Namun di balik cahaya perayaan itu, bayangan ironi tetap mengintai. Sementara Desa Tempur merayakan harmoni lewat bunyi gamelan batu dan prosesi persaudaraan, kabupaten tetangganya, Pati, justru diguncang gelombang demonstrasi warga. Kontras ini membuka pertanyaan mendasar: apakah desa hanya kita rayakan di panggung festival, atau juga kita dengarkan suaranya ketika mereka bersuara di jalanan?

Memainkan Gamelan Batu (Foto : Fika Fiqroni, IG: iam.ronnii_)
Desa yang Digelisahkan
Jika FMR menghadirkan desa sebagai ruang harmoni, realitas di lapangan justru menunjukkan wajah lain. Di Pati—kabupaten tetangga yang juga berada di lingkar Muria—warga berulang kali turun ke jalan menolak proyek dan kebijakan yang dianggap mengancam ruang hidup mereka. Demonstrasi demi demonstrasi menggambarkan keresahan: desa yang mestinya dirayakan justru digelisahkan oleh kekuasaan dan kapital yang kerap menyingkirkan kepentingan rakyat kecil.
Kita tidak bisa menutup mata, isu-isu lingkungan di Pati sering terkait dengan eksploitasi sumber daya: tambang, pembangunan infrastruktur, atau investasi berskala besar yang menjadikan desa sekadar “lahan” untuk kepentingan ekonomi. Ironisnya, simbol-simbol yang diangkat FMR—air, batu, dan tanah—adalah persis yang diperebutkan dalam kenyataan. Air yang disakralkan dalam prosesi Prasastu bisa tercemar limbah industri. Batu yang dipukul menjadi gamelan bisa ditambang tanpa kendali. Tanah yang dirayakan sebagai ruang gotong royong bisa tergadai oleh kontrak bisnis yang tidak berpihak pada warga.
Di titik inilah kita melihat paradoks kebudayaan.
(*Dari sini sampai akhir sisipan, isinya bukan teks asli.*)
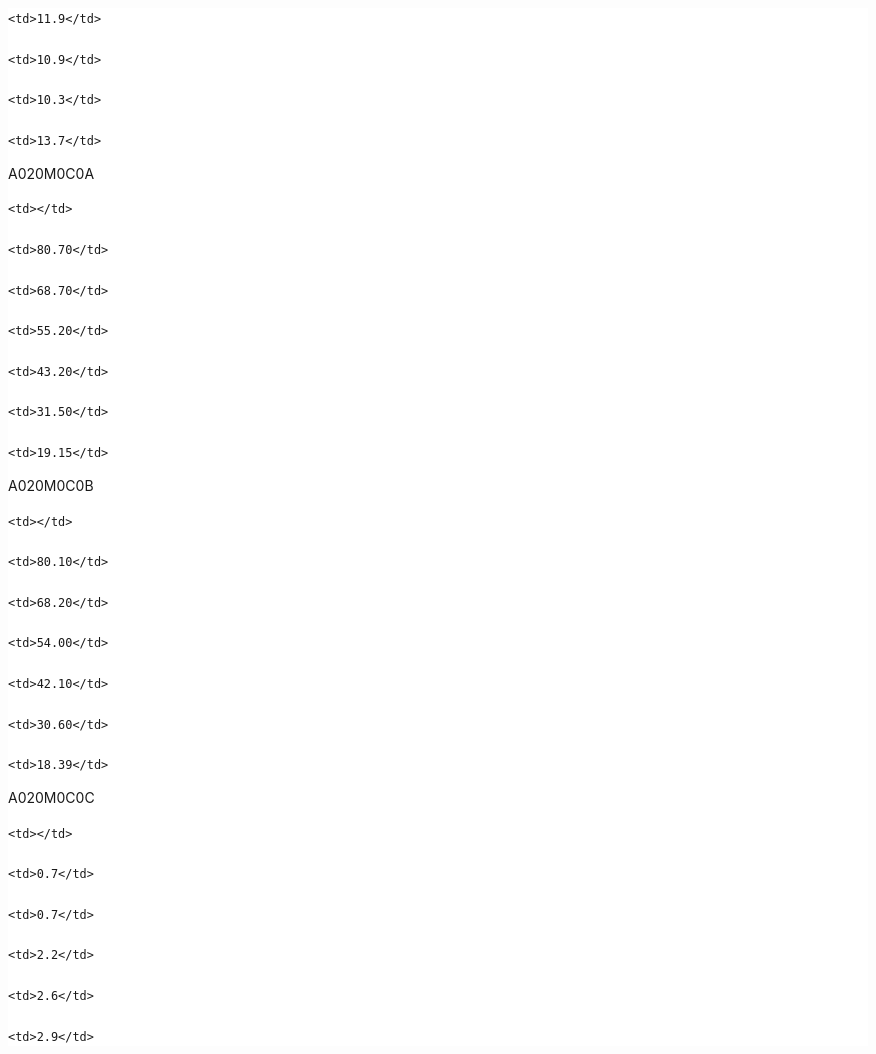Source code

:     <td>11.9</td>
    
    <td>10.9</td>
    
    <td>10.3</td>
    
    <td>13.7</td>
    

</tr>

<tr>
    <td>A020M0C0A</td>
    
    <td></td>
    
    <td>80.70</td>
    
    <td>68.70</td>
    
    <td>55.20</td>
    
    <td>43.20</td>
    
    <td>31.50</td>
    
    <td>19.15</td>
    

</tr>

<tr>
    <td>A020M0C0B</td>
    
    <td></td>
    
    <td>80.10</td>
    
    <td>68.20</td>
    
    <td>54.00</td>
    
    <td>42.10</td>
    
    <td>30.60</td>
    
    <td>18.39</td>
    

</tr>

<tr>
    <td>A020M0C0C</td>
    
    <td></td>
    
    <td>0.7</td>
    
    <td>0.7</td>
    
    <td>2.2</td>
    
    <td>2.6</td>
    
    <td>2.9</td>
    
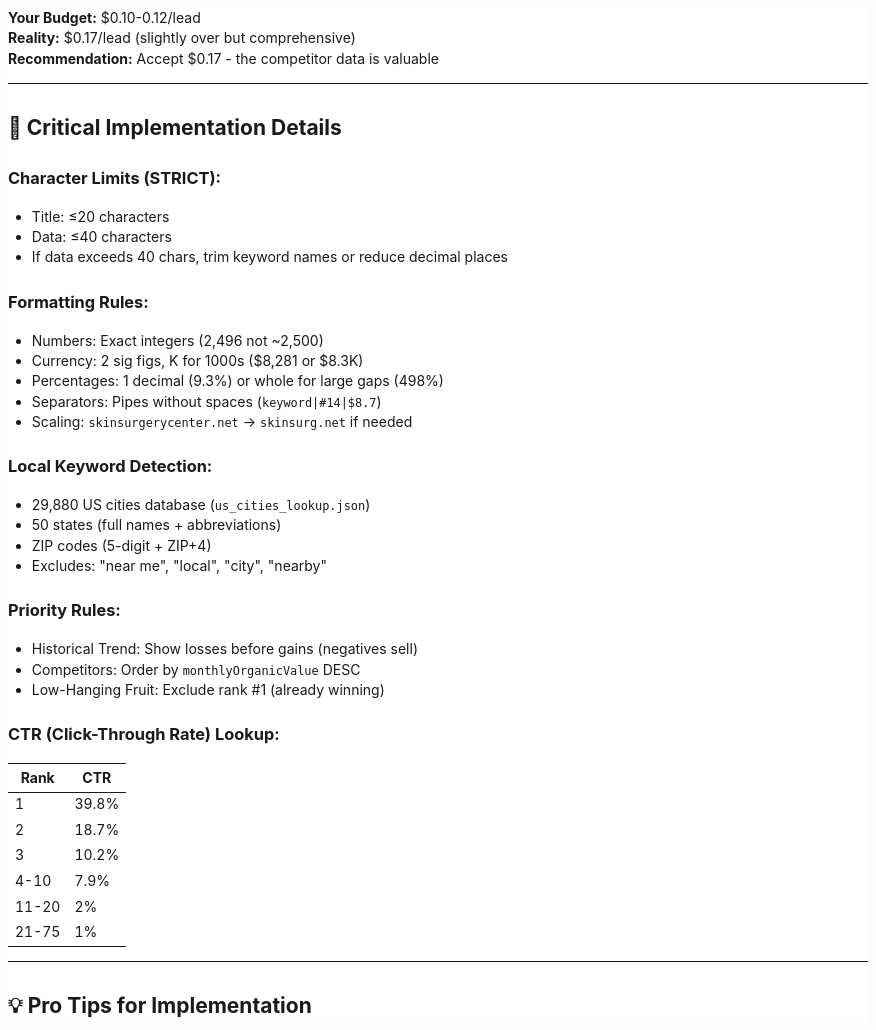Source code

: **Your Budget:** $0.10-0.12/lead  
**Reality:** $0.17/lead (slightly over but comprehensive)  
**Recommendation:** Accept $0.17 - the competitor data is valuable

---

## 🚨 Critical Implementation Details

### **Character Limits (STRICT):**
- Title: ≤20 characters
- Data: ≤40 characters
- If data exceeds 40 chars, trim keyword names or reduce decimal places

### **Formatting Rules:**
- Numbers: Exact integers (2,496 not ~2,500)
- Currency: 2 sig figs, K for 1000s ($8,281 or $8.3K)
- Percentages: 1 decimal (9.3%) or whole for large gaps (498%)
- Separators: Pipes without spaces (`keyword|#14|$8.7`)
- Scaling: `skinsurgerycenter.net` → `skinsurg.net` if needed

### **Local Keyword Detection:**
- 29,880 US cities database (`us_cities_lookup.json`)
- 50 states (full names + abbreviations)
- ZIP codes (5-digit + ZIP+4)
- Excludes: "near me", "local", "city", "nearby"

### **Priority Rules:**
- Historical Trend: Show losses before gains (negatives sell)
- Competitors: Order by `monthlyOrganicValue` DESC
- Low-Hanging Fruit: Exclude rank #1 (already winning)

### **CTR (Click-Through Rate) Lookup:**
| Rank | CTR |
|------|-----|
| 1 | 39.8% |
| 2 | 18.7% |
| 3 | 10.2% |
| 4-10 | 7.9% |
| 11-20 | 2% |
| 21-75 | 1% |

---

## 💡 Pro Tips for Implementation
Festival yang indah bisa terjebak dalam romantisme jika hanya berhenti pada perayaan estetika. Ia berisiko menjadikan desa sekadar objek eksotisme tanpa menyentuh persoalan struktural. Padahal, semangat persaudaraan yang diucapkan dalam Sabda Paseduluran seharusnya juga diterjemahkan ke dalam solidaritas nyata: berdiri bersama warga yang tengah berjuang mempertahankan tanah dan air mereka.
Pertanyaan kritis pun muncul: untuk siapa festival ini sebenarnya? Apakah ia hanya ruang bagi seniman dan penggiat budaya, atau sungguh memberi ruang bagi warga desa sebagai pemilik narasi? Jika warga hanya menjadi latar, sementara gagasan dan agenda ditentukan pihak luar, festival bisa kehilangan makna aslinya. Dan jika desa dirayakan setahun sekali di panggung festival, tetapi ditinggalkan saat mereka berteriak di jalanan, maka warna cinta yang dijanjikan hanya akan tinggal sebagai dekorasi.
Bagi saya, gelombang demo di Pati adalah alarm penting bagi siapa pun yang terlibat dalam festival budaya. Ia mengingatkan bahwa desa tidak cukup hanya diberi panggung, tetapi juga hak untuk bersuara. FMR bisa menjadi relevan justru ketika ia tidak menutup mata pada realitas ini. Merayakan desa harus berarti juga memperjuangkan desa. Seni dan budaya tidak bisa steril dari problem sosial, karena sejak awal ia lahir dari tubuh masyarakat itu sendiri.
Maka, refleksi dari Muria Raya harus kita bawa lebih jauh: desa bukan sekadar “yang dirayakan” tetapi juga “yang dibela.” Hanya dengan cara itu, festival benar-benar menjadi ruang hidup, bukan sekadar pesta sesaat. Desa yang dirayakan dan desa yang digelisahkan harus dipandang sebagai satu kesatuan. Sebab jika kita hanya sibuk merayakan tanpa peduli pada kegelisahan, kita sedang menutup mata pada kenyataan yang paling nyata di hadapan kita.
***
*Mukhlis Anton Nugroho. Mahasiswa Program Doktoral Pengkajian Seni Musik, Institut Seni Indonesia Surakarta.